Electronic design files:

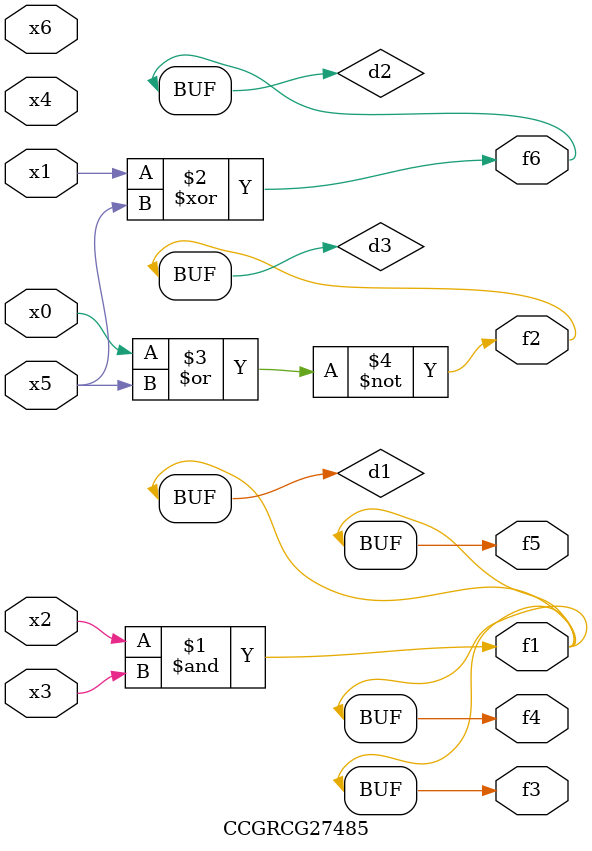
<source format=v>
module CCGRCG27485(
	input x0, x1, x2, x3, x4, x5, x6,
	output f1, f2, f3, f4, f5, f6
);

	wire d1, d2, d3;

	and (d1, x2, x3);
	xor (d2, x1, x5);
	nor (d3, x0, x5);
	assign f1 = d1;
	assign f2 = d3;
	assign f3 = d1;
	assign f4 = d1;
	assign f5 = d1;
	assign f6 = d2;
endmodule

</source>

◆ **EXERCISE**
When copying the entries, drop the images and keep every line exact.

◆ **ANSWER TO THE PROBLEM**
<source format=v>
module CCGRCG27485(
	input x0, x1, x2, x3, x4, x5, x6,
	output f1, f2, f3, f4, f5, f6
);

	wire d1, d2, d3;

	and (d1, x2, x3);
	xor (d2, x1, x5);
	nor (d3, x0, x5);
	assign f1 = d1;
	assign f2 = d3;
	assign f3 = d1;
	assign f4 = d1;
	assign f5 = d1;
	assign f6 = d2;
endmodule

</source>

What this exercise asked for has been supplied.